Let’s consider how the EURO-SKI data are being incorrectly interpreted by some physicians treating CML. 1st, some assume the EURO-SKI data guide TKI-therapy in general, even though their conclusion applies only to subjects receiving imatinib as a first-line TKI and should not be assumed to apply to people receiving other TKIs initially. 2nd, some wrongly assume the EURO-TKI data prove prolonging TKI-therapy improves likelihood of achieving TFR. Finally, some do not realize the TFR success point in the reported interim analysis was at 6 months after stopping; longer term outcomes are unknown although most molecular relapse occur in this interval.

Can we determine the best duration of TKI-therapy for TFR success?

Yes and no. The EURO-SKI report did not inform us how to treat someone with a DMR on TKI-therapy at a specific time point. A randomized controlled trial, however, might determine the best duration of TKI-therapy by answering this question at the cohort level: For people with CML who have sustained DMR for X years, should we continue or discontinue TKI? In such a trial everyone is registered at the start of TKI-therapy. At a pre-specified interval, say 3 years, subjects meeting pre-specified criteria (perhaps same as those in the EURO-SKI study) are randomly-assigned to stop TKI-therapy or to continue. At the next pre-specified interval, say 4 years, people still maintaining DMR on TKI-therapy are again randomized to stop or continue and so on. This trial also has limitations but is preferred over the EURO-SKI study-design. For example, some subjects randomized to continue TKI-therapy at 3 years may no longer be eligible to stop at 4 years because of loss of DMR, death (CML-related or not), premature stopping of TKI-therapy (due to an adverse event, cost or other reason(s)), loss to follow-up or withdrawal of consent.
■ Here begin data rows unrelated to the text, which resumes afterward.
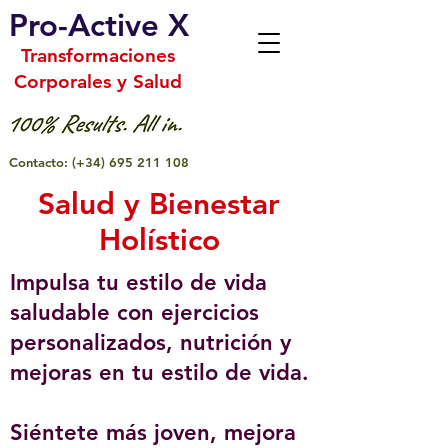
Pro-Active X
Transformaciones
Corporales y Salud
Contacto:
(+34)
695 211 108
Salud y Bienestar
Holístico
Impulsa tu estilo de vida
saludable con ejercicios
personalizados, nutrición y
mejoras en tu estilo de vida.
Siéntete más joven, mejora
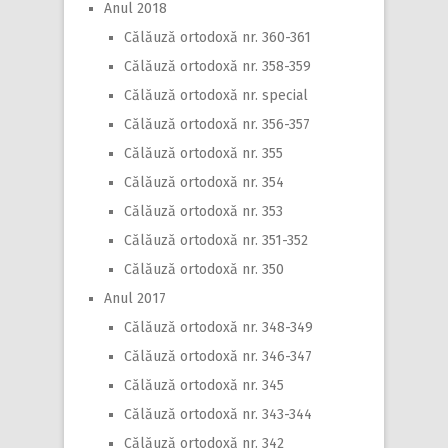
Anul 2018
Călăuză ortodoxă nr. 360-361
Călăuză ortodoxă nr. 358-359
Călăuză ortodoxă nr. special
Călăuză ortodoxă nr. 356-357
Călăuză ortodoxă nr. 355
Călăuză ortodoxă nr. 354
Călăuză ortodoxă nr. 353
Călăuză ortodoxă nr. 351-352
Călăuză ortodoxă nr. 350
Anul 2017
Călăuză ortodoxă nr. 348-349
Călăuză ortodoxă nr. 346-347
Călăuză ortodoxă nr. 345
Călăuză ortodoxă nr. 343-344
Călăuză ortodoxă nr. 342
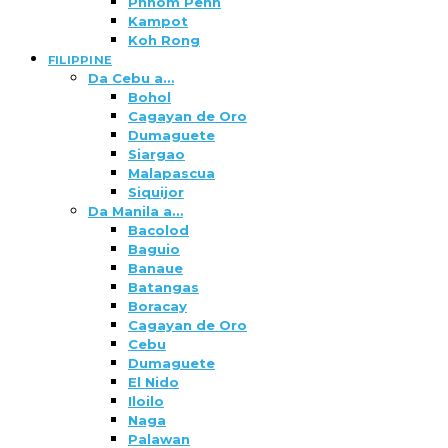
Phnom Penh
Kampot
Koh Rong
FILIPPINE
Da Cebu a…
Bohol
Cagayan de Oro
Dumaguete
Siargao
Malapascua
Siquijor
Da Manila a…
Bacolod
Baguio
Banaue
Batangas
Boracay
Cagayan de Oro
Cebu
Dumaguete
El Nido
Iloilo
Naga
Palawan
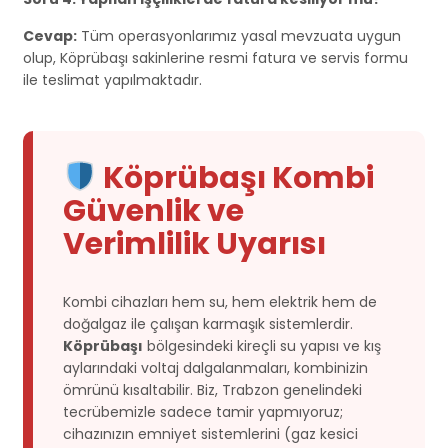
Cevap:
Tüm operasyonlarımız yasal mevzuata uygun
olup, Köprübaşı sakinlerine resmi fatura ve servis formu
ile teslimat yapılmaktadır.
Köprübaşı Kombi
Güvenlik ve
Verimlilik Uyarısı
Kombi cihazları hem su, hem elektrik hem de
doğalgaz ile çalışan karmaşık sistemlerdir.
Köprübaşı
bölgesindeki kireçli su yapısı ve kış
aylarındaki voltaj dalgalanmaları, kombinizin
ömrünü kısaltabilir. Biz, Trabzon genelindeki
tecrübemizle sadece tamir yapmıyoruz;
cihazınızın emniyet sistemlerini (gaz kesici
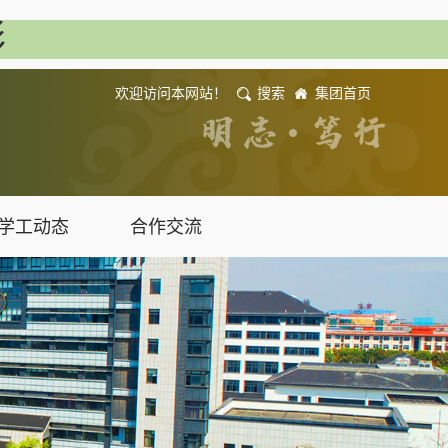
彩
欢迎访问本网站！
搜索
集团首页
学工动态
合作交流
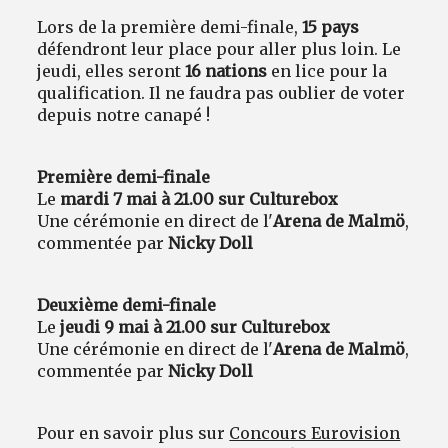
Lors de la première demi-finale,
15 pays
défendront leur place pour aller plus loin. Le
jeudi, elles seront
16 nations
en lice pour la
qualification. Il ne faudra pas oublier de voter
depuis notre canapé !
Première demi-finale
Le
mardi 7 mai à 21.00 sur Culturebox
Une cérémonie en direct de l'
Arena de Malmö
,
commentée par
Nicky Doll
Deuxième demi-finale
Le
jeudi 9 mai à 21.00 sur Culturebox
Une cérémonie en direct de l'
Arena de Malmö
,
commentée par
Nicky Doll
Pour en savoir plus sur
Concours Eurovision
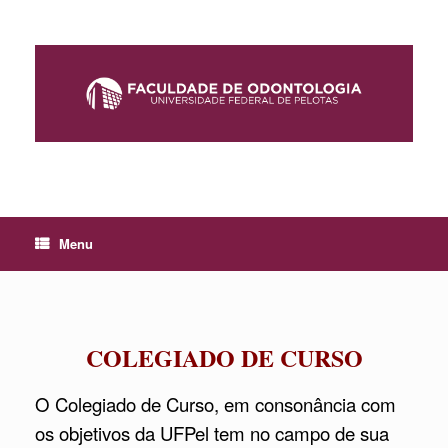
Skip
to
content
Menu
COLEGIADO DE CURSO
O Colegiado de Curso, em consonância com
os objetivos da UFPel tem no campo de sua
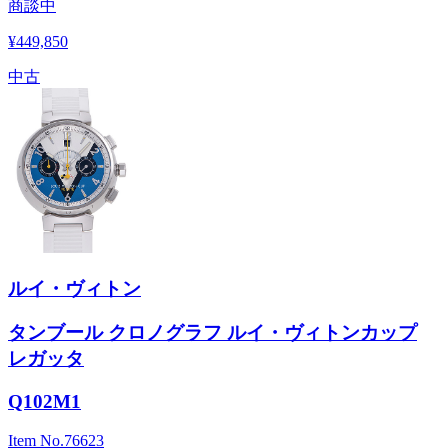
商談中
¥449,850
中古
ルイ・ヴィトン
タンブール クロノグラフ ルイ・ヴィトンカップ
レガッタ
Q102M1
Item No.
76623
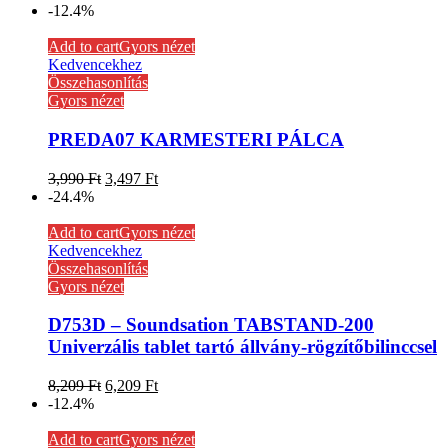
-12.4%
Add to cart
Gyors nézet
Kedvencekhez
Összehasonlítás
Gyors nézet
PREDA07 KARMESTERI PÁLCA
3,990
Ft
3,497
Ft
-24.4%
Add to cart
Gyors nézet
Kedvencekhez
Összehasonlítás
Gyors nézet
D753D – Soundsation TABSTAND-200
Univerzális tablet tartó állvány-rögzítőbilinccsel
8,209
Ft
6,209
Ft
-12.4%
Add to cart
Gyors nézet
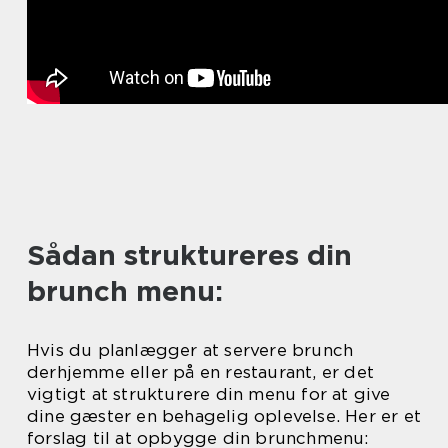
Sådan struktureres din
brunch menu:
Hvis du planlægger at servere brunch
derhjemme eller på en restaurant, er det
vigtigt at strukturere din menu for at give
dine gæster en behagelig oplevelse. Her er et
forslag til at opbygge din brunchmenu:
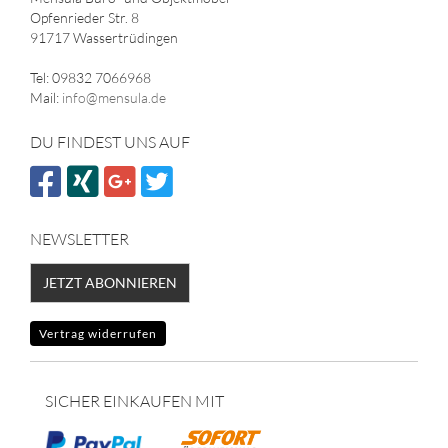
Opfenrieder Str. 8
91717 Wassertrüdingen
Tel: 09832 7066968
Mail:
info@mensula.de
DU FINDEST UNS AUF
NEWSLETTER
JETZT ABONNIEREN
Vertrag widerrufen
SICHER EINKAUFEN MIT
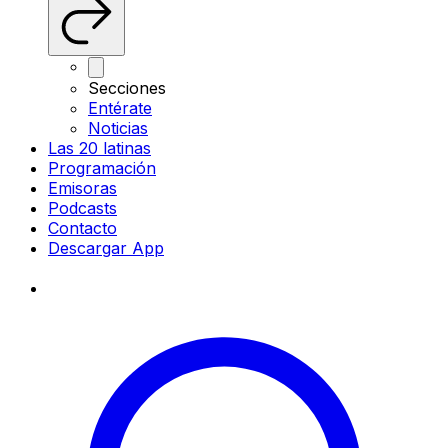
Secciones
Entérate
Noticias
Las 20 latinas
Programación
Emisoras
Podcasts
Contacto
Descargar App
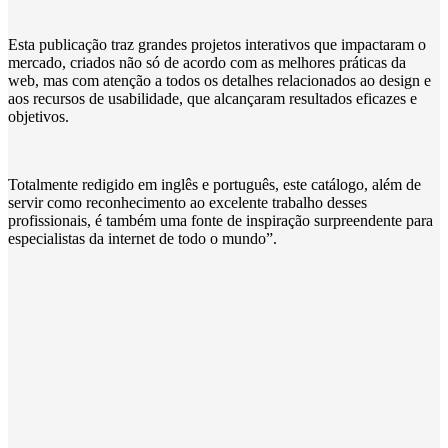
Esta publicação traz grandes projetos interativos que impactaram o
mercado, criados não só de acordo com as melhores práticas da
web, mas com atenção a todos os detalhes relacionados ao design e
aos recursos de usabilidade, que alcançaram resultados eficazes e
objetivos.
Totalmente redigido em inglês e português, este catálogo, além de
servir como reconhecimento ao excelente trabalho desses
profissionais, é também uma fonte de inspiração surpreendente para
especialistas da internet de todo o mundo”.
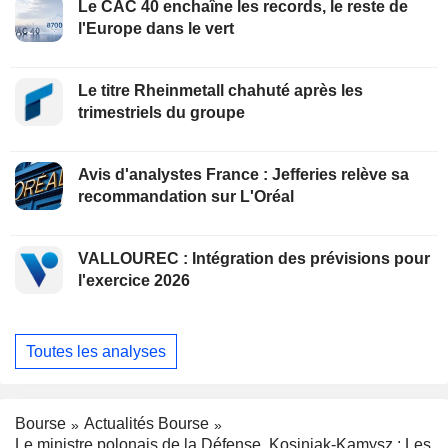
Le CAC 40 enchaîne les records, le reste de
l'Europe dans le vert
Le titre Rheinmetall chahuté après les
trimestriels du groupe
Avis d'analystes France : Jefferies relève sa
recommandation sur L'Oréal
VALLOUREC : Intégration des prévisions pour
l'exercice 2026
Toutes les analyses
Bourse
Actualités Bourse
Le ministre polonais de la Défense, Kosiniak-Kamysz : Les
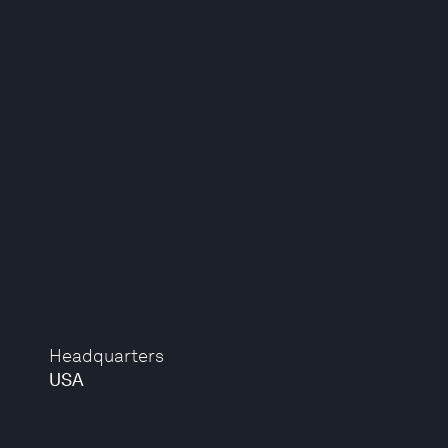
Headquarters
USA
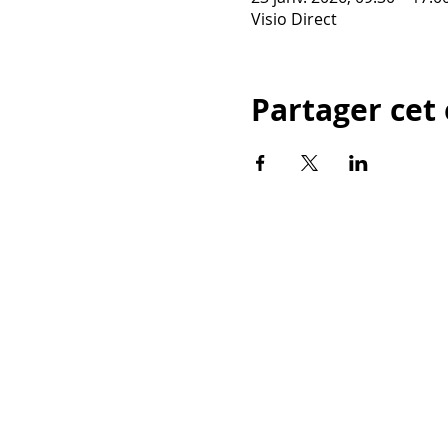
Visio Direct
Partager ce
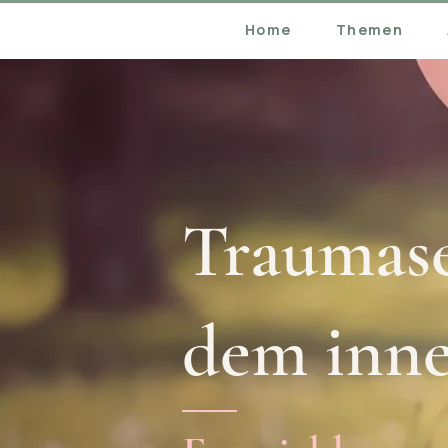
Home
Themen
Traumase
dem inne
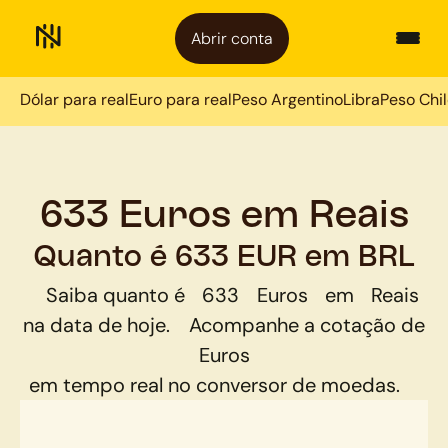
Abrir conta
Dólar para real
Euro para real
Peso Argentino
Libra
Peso Chi
633 Euros em Reais
Quanto é 633 EUR em BRL
Saiba quanto é
633
Euros
em
Reais
na data de hoje.
Acompanhe a cotação de
Euros
em tempo real no conversor de moedas.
Obviously, analyses should be by intent-to-treat. Design of such a trial is shown in the Fig. 1.

Fig. 1
figure 1

Outline of a study to determine the best duration of deep molecular remission (DMR) to achieve therapy-free remission (TFR).

When everyone with CML starting TKI-therapy is considered only about one-half achieve goal posts (i.e. DMR of various durations) where discontinuing therapy to attempt to achieve TFR is judged appropriate. Moreover, only one-half of these achieve TFR or roughly one-quarter of people with CML. So perhaps the issues we discuss are not of concern to many hematologists. However, given limitations of generalizability of the studies we discussed it’s important to continuously evolve consensus guidelines regarding when to attempt to achieve TFR [15, 16]. We would do well to recall a Dr. Michael Crichton quote: Historically, the claim of consensus has been the first refuge of scoundrels; it is a way to avoid debate by claiming that the matter is already settled. Whenever you hear the consensus of scientists agrees on something or other, reach for your wallet, because you’re being had. The greatest scientists in history are great precisely because they broke with the consensus.

The bottom line

We end our Perspective with these conclusions: 1st, because the EURO-SKI study population is not representative of people with chronic phase CML on TKI-therapy today you should not use the study conclusions to decide whether to continue your patient on TKI-therapy will increase his/her chance of successfully achieving TFR. 2nd, if you know your patient’s duration of DMR since starting first-line imatinib you can use the EURO-SKI data to predict his/her likelihood of achieving TFR but with substantial inaccuracy (error rate >30%). Whether this prediction is useful is debatable given most persons failing a trial of stopping TKI can be re-treated with little or no adverse consequence. Also, some patients would be happy with a 30 percent likelihood of stopping TKI-therapy if there are no adverse consequences. All bets are off with patients starting on first-line TKIs other than imatinib. Good luck!